The anaconda ioloop implementation works like a charm in POSIX platform but doesn't works that well in Windows (probably because the lack of a native Windows maintainer developer in the project and lack of experience on networking programing in that platform), so update our humble (but effective) ioloop library into something more powerful (and developed by much more smart people than myself) should be nothing but a good thing to do, and hopefully it will fix all of our platform problems.

This is going to be tagged for release 2.0.0 that will add other improvements as compete support for run the plugin against remote JsonServers running in other machines or networks between other new improvements.

pradyunsg commented 9 years ago

Tulip is Python 3.3 compatible. The PyPI version of asyncio is 3.3 compatible.

DamnWidget commented 9 years ago

Unfortunately I have no time to work on this at the moment

pradyunsg commented 9 years ago

Ooh... I guess that's fine.

Well, I'm passively working (i.e. I'm thinking about it, not really writing code) on something for #202 and it seems to me that asyncio is something that could be used there as well.

Please ping me if and when you work on this.
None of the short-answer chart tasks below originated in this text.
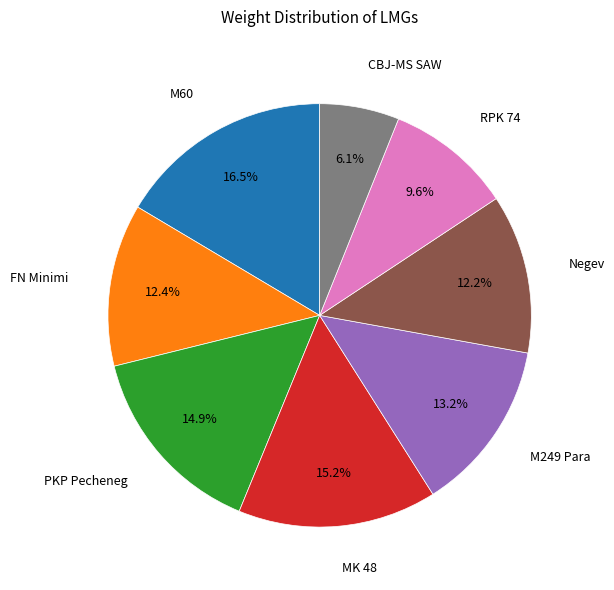

To the nearest percent, what is the difference between the largest and smallest slice percentages?

10%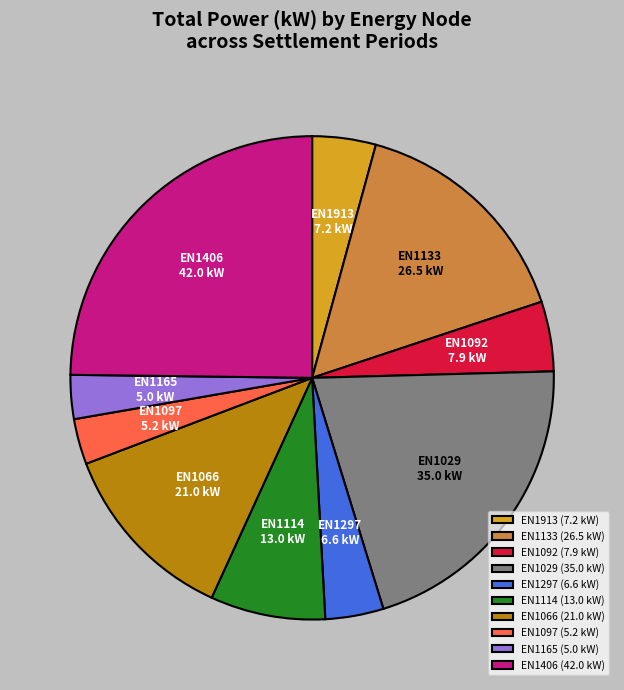

Approximately how many times larger is the value at EN1066 compared to EN1165?

4.2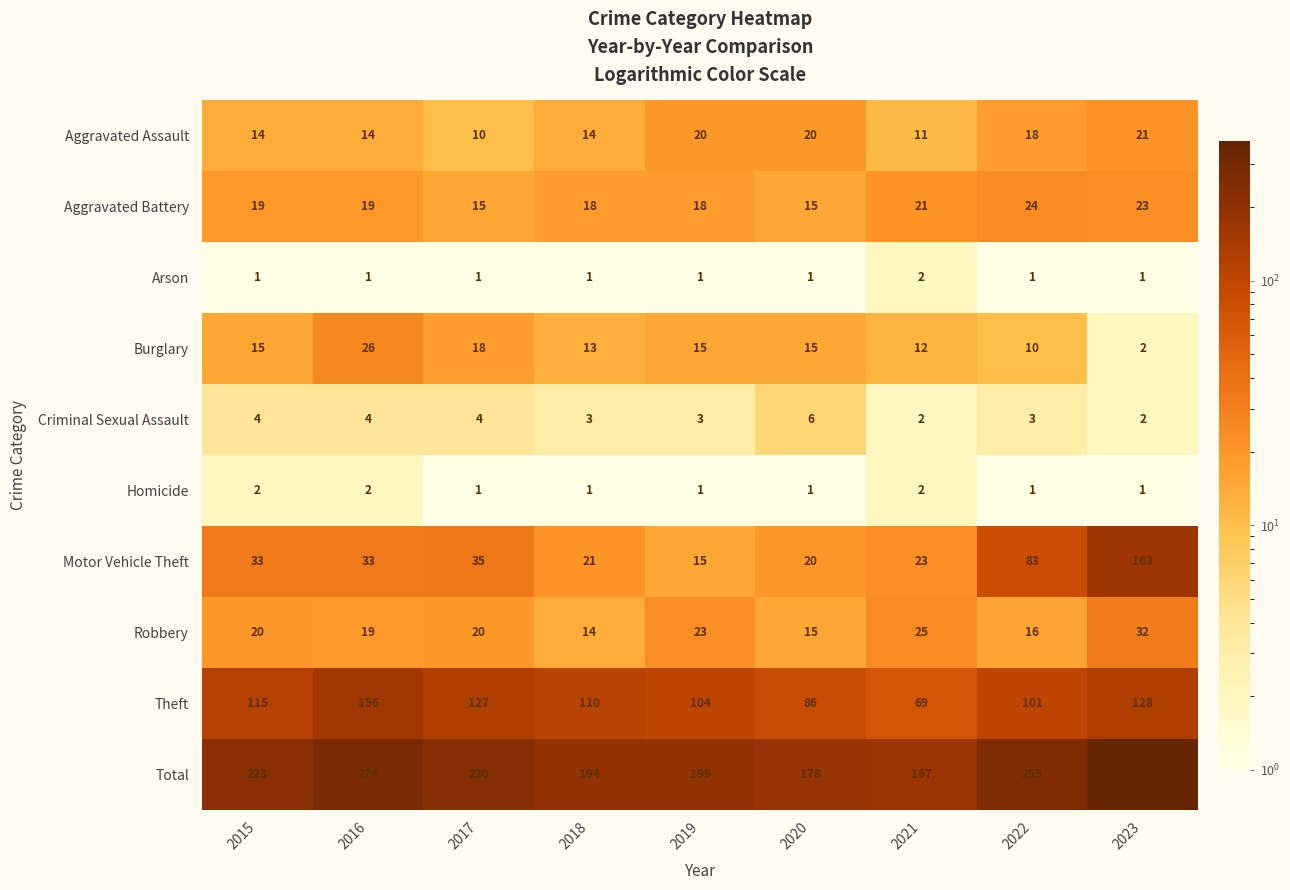

Read the Burglary value at 2016.

26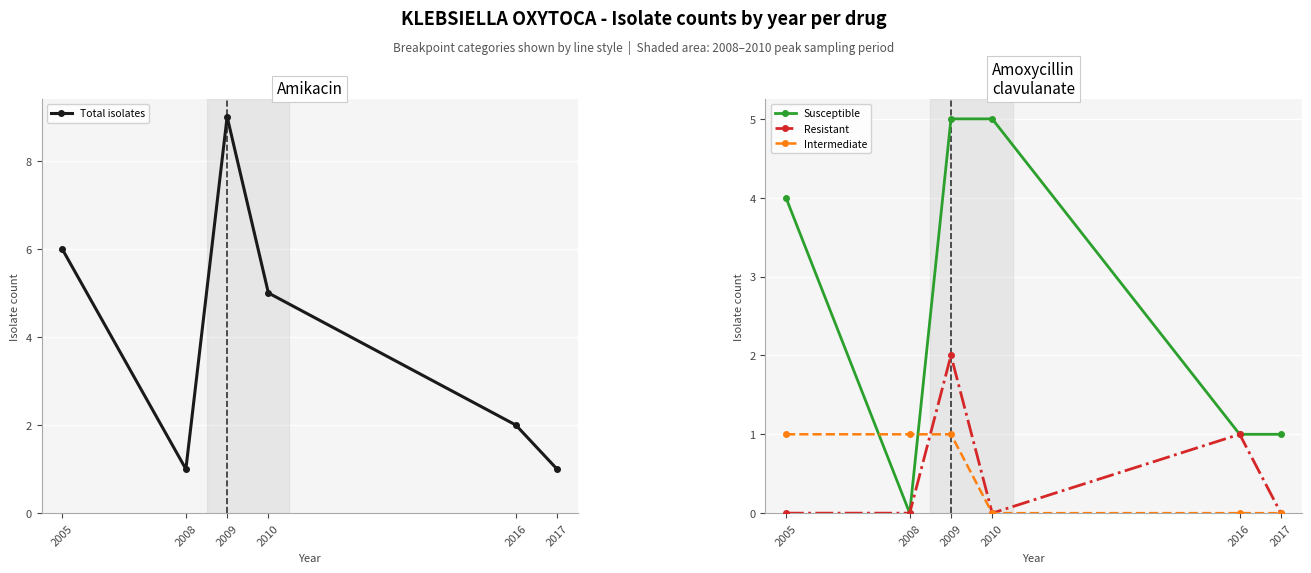

The value of Susceptible at 2017 is 1. True or false?

False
DamnWidget commented 8 years ago

Tulip based event loops can't be implemented in ST3 as the ST3 interpreter is missing some C compiled modules.

    from ..anaconda_lib import asyncio
  File "/home/oscar/.config/sublime-text-3/Packages/anaconda/anaconda_lib/asyncio/__init__.py", line 21, in <module>
    from .base_events import *
  File "/home/oscar/.config/sublime-text-3/Packages/anaconda/anaconda_lib/asyncio/base_events.py", line 18, in <module>
    import concurrent.futures
  File "./concurrent/futures/__init__.py", line 17, in <module>
  File "./concurrent/futures/process.py", line 52, in <module>
  File "./multiprocessing/__init__.py", line 58, in <module>
ImportError: No module named '_multiprocessing

So very bad news guys.

pradyunsg commented 8 years ago

Well, some good news? Package Control has a dependency for this..

https://github.com/codexns/sublime-multiprocessing

DamnWidget commented 8 years ago

This is a bit messy it will make anaconda non trivial to use asking the user to install a package dependency in order to just make his/her anaconda plugin just to work. I don't really like the idea, I will think about an elegant solution to solve this problem.

EDIT: Seems like ST3 should be able to autoload the dependency by himself but in my tests I couldn't achieve that result.

pradyunsg commented 8 years ago

Well, Package Control has support for that. I'm currently using it in one of my fancy sublime-theme packages. (unpublished)

So, the user doesn't need to do that. It's done for them. As for testing, I don't know how you test.